Disputa entre Trump e Musk expõe pontos fracos da
democracia americana e põe apoiadores em dissonância cognitiva que pode ter
efeito salutar
Dois egos desproporcionalmente grandes não podem ocupar o
mesmo espaço de poder ao mesmo tempo. À luz da psicologia, um rompimento
entre Donald
Trump e Elon Musk era
mais ou menos inevitável. Ainda assim, surpreendem a velocidade
da deterioração da relação entre os dois e os termos
fortes com os quais um qualifica o outro agora.
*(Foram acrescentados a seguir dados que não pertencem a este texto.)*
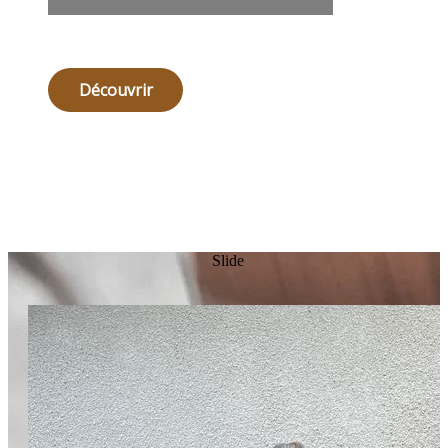
Découvrir
Slide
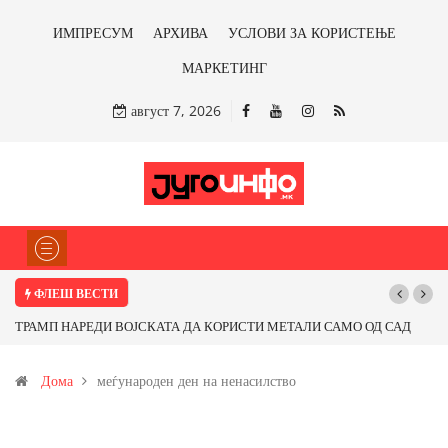
ИМПРЕСУМ
АРХИВА
УСЛОВИ ЗА КОРИСТЕЊЕ
МАРКЕТИНГ
август 7, 2026
ФЛЕШ ВЕСТИ
ТРАМП НАРЕДИ ВОЈСКАТА ДА КОРИСТИ МЕТАЛИ САМО ОД САД
ИЛИ ОД ПАРТНЕРСКИ ЗЕМЈИ Ќе профитираме ли со бакарот од
Дома
меѓународен ден на ненасилство
Иловица и со антимонот?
As divergências entre o par vinham se acumulando já havia
algum tempo, mas apenas uma semana atrás eles ainda tentavam dar um ar de
civilidade ao divórcio. Na sexta-feira (30), Trump organizou na Casa Branca uma
despedida para Musk, que deixava o governo para cuidar de suas empresas. Ali
trocaram palavras elogiosas e juraram amor eterno.
Na quinta (5), a eternidade acabou. A
amizade inquebrantável deu lugar a asperezas, que incluíram insinuação de
envolvimento com pedofilia, pedido de impeachment e ameaça de retaliações
bilionárias, tudo em estilo ultra-hiperbólico. Se há algo que as redes sociais
favorecem, é a escalada de conflitos interpessoais.
Eu estaria mentindo se não dissesse que estou me divertindo
a valer com a contenda. Mas há mais coisas em jogo aqui do que o deleite de
quem não gosta de Trump nem de Musk. Como escrevi há pouco aqui,
baixaria também é informação.
A disputa escancara pontos fracos da democracia americana,
em especial no que diz respeito ao financiamento de campanhas e na posterior
retribuição de doadores com favores do governo. Se tivessem juízo, legisladores
e magistrados começariam a repensar essas questões.
A refrega também pode ter o efeito de despertar alguns
eleitores e políticos republicanos de seu sonho dogmático. Sei que estou sendo
mais otimista do que recomenda a prudência, mas não é impossível que alguns
indivíduos que são fãs tanto de Trump como de Musk resolvam a dissonância
cognitiva que o embate entre eles impõe afastando-se de ambos. Afinal, se eles
sempre dizem verdades, nenhum dos dois presta; se mentem, então não havia razão
para idolatrá-los.
Sob vários aspectos, é uma briga didática.